Sensible. Will she at least invite me to supper? What do you think about that?
Mávra. I doubt it. What suppers do you expect of fasters?
Sensible. What? Do you fast out of stinginess? To-day is not a fast-day.
Mávra. I did not mean exactly that, only,—only—we do not like extra guests.
Sensible. Speak more openly with me, Mávra, for you certainly must know your mistress. Tell me the truth. It seems to me that she is full of superstitions and hypocrisy, and that she is at that a mean woman.
Mávra. He who looks for virtues in long prayers and in external forms and observances will not leave my lady without praise. She strictly observes all holidays; goes every day to mass; always places a taper before the images on a holiday; never eats meat on a fast-day; wears woollen dresses,—do not imagine that she does so from niggardliness,—and despises all who do not follow her example. She cannot bear the customs of the day and luxury, but likes to boast of the past and of those days when she was fifteen years old, since when, the Lord be blessed! there have passed fifty years or more.
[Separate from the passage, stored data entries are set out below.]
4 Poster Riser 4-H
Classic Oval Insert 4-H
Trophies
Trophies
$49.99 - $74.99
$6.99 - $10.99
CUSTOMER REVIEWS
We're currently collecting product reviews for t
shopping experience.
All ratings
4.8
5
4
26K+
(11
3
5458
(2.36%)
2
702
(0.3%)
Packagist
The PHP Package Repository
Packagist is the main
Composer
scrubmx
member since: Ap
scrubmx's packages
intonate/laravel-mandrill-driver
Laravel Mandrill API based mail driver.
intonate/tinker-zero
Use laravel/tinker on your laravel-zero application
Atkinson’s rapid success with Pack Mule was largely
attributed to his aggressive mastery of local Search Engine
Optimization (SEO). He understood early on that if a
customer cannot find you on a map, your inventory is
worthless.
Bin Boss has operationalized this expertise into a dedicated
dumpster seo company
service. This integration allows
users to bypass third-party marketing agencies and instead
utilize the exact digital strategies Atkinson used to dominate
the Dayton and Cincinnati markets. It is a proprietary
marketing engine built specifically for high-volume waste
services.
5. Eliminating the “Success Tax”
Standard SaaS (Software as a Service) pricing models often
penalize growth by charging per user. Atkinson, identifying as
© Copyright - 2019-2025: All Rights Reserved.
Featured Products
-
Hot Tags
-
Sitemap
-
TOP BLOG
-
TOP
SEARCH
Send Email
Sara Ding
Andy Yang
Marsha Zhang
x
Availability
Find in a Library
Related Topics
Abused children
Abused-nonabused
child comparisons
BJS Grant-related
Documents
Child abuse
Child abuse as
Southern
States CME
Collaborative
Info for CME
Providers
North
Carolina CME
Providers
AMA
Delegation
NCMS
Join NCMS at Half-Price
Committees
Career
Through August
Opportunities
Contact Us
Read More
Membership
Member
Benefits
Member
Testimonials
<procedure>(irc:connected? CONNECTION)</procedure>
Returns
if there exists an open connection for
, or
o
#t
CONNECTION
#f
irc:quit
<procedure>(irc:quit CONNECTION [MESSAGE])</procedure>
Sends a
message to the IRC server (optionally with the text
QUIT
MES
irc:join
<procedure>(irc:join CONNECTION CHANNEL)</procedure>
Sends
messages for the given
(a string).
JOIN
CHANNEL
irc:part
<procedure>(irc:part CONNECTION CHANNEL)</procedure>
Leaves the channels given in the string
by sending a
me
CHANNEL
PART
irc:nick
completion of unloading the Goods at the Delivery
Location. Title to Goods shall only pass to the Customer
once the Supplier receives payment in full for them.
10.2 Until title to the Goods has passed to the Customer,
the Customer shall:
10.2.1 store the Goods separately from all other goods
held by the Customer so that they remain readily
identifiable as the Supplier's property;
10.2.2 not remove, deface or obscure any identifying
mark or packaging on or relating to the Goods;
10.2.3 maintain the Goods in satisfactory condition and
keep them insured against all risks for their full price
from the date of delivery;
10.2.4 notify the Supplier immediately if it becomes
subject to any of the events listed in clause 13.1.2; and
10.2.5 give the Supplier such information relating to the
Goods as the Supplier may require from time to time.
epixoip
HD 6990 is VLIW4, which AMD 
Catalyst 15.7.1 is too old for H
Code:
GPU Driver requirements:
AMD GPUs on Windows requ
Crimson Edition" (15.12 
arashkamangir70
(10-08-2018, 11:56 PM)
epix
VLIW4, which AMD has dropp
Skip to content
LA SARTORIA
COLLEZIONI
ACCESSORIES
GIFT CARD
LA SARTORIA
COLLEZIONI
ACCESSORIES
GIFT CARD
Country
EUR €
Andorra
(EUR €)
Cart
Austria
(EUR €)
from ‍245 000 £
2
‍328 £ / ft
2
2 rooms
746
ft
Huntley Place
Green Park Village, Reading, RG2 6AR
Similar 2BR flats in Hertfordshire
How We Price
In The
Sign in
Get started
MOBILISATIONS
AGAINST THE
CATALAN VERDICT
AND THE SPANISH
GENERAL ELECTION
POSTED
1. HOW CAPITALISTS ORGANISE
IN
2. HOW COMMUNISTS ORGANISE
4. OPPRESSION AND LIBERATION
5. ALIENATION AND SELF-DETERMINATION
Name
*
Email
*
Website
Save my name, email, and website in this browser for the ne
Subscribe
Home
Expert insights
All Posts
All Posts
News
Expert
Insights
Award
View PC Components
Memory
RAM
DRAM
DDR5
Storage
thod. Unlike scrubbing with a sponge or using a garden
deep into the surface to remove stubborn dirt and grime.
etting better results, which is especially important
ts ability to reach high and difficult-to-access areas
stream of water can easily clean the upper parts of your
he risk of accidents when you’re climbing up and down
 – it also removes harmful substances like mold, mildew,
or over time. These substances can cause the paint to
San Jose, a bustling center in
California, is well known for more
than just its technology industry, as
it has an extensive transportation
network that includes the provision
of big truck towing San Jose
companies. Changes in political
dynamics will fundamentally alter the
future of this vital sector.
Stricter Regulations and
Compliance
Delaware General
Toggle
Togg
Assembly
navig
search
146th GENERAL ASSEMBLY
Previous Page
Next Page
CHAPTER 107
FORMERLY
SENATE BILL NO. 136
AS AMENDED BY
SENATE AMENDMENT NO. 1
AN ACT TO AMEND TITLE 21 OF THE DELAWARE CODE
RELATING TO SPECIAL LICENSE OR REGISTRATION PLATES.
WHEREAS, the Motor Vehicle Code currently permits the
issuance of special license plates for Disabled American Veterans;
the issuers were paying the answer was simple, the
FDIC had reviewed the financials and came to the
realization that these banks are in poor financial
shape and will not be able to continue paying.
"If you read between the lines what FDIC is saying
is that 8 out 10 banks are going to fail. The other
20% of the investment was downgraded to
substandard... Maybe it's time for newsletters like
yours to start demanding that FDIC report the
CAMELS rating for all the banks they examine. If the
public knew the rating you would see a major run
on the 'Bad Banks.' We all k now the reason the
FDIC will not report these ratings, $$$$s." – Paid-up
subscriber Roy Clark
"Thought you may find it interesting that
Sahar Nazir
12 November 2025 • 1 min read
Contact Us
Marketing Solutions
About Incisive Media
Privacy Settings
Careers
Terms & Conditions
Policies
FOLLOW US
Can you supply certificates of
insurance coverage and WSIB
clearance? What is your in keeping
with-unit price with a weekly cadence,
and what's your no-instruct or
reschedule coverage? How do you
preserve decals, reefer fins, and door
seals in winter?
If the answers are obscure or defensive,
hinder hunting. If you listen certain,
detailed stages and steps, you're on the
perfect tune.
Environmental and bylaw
Sensible. As regards external luxury, I myself do not like it, and I gladly agree with her in that, just as I respect the sincerity of ancient days. Praiseworthy, most praiseworthy is the ancient faithfulness of friendship, and the stern observance of a promise, for fear that the non-observance of the same might redound to one’s dishonour. In all that I am of the same opinion with her. It is a pity, a real pity, that now-a-days people are ashamed of nothing, and many young people no longer blush when they utter a lie or cheat their creditors, nor young women when they deceive their husbands.
Mávra. Let us leave that alone. In her dress and head-gear, you will find the representation of the fashion of her ancestors, and in this she discovers a certain virtue and purity of morals.
Sensible. But why ancestral morals? Those are nothing else but meaningless customs which she does not distinguish or cannot distinguish from morals.
Mávra. Yet, according to the opinion of my lady, the older a dress, the more venerable it is.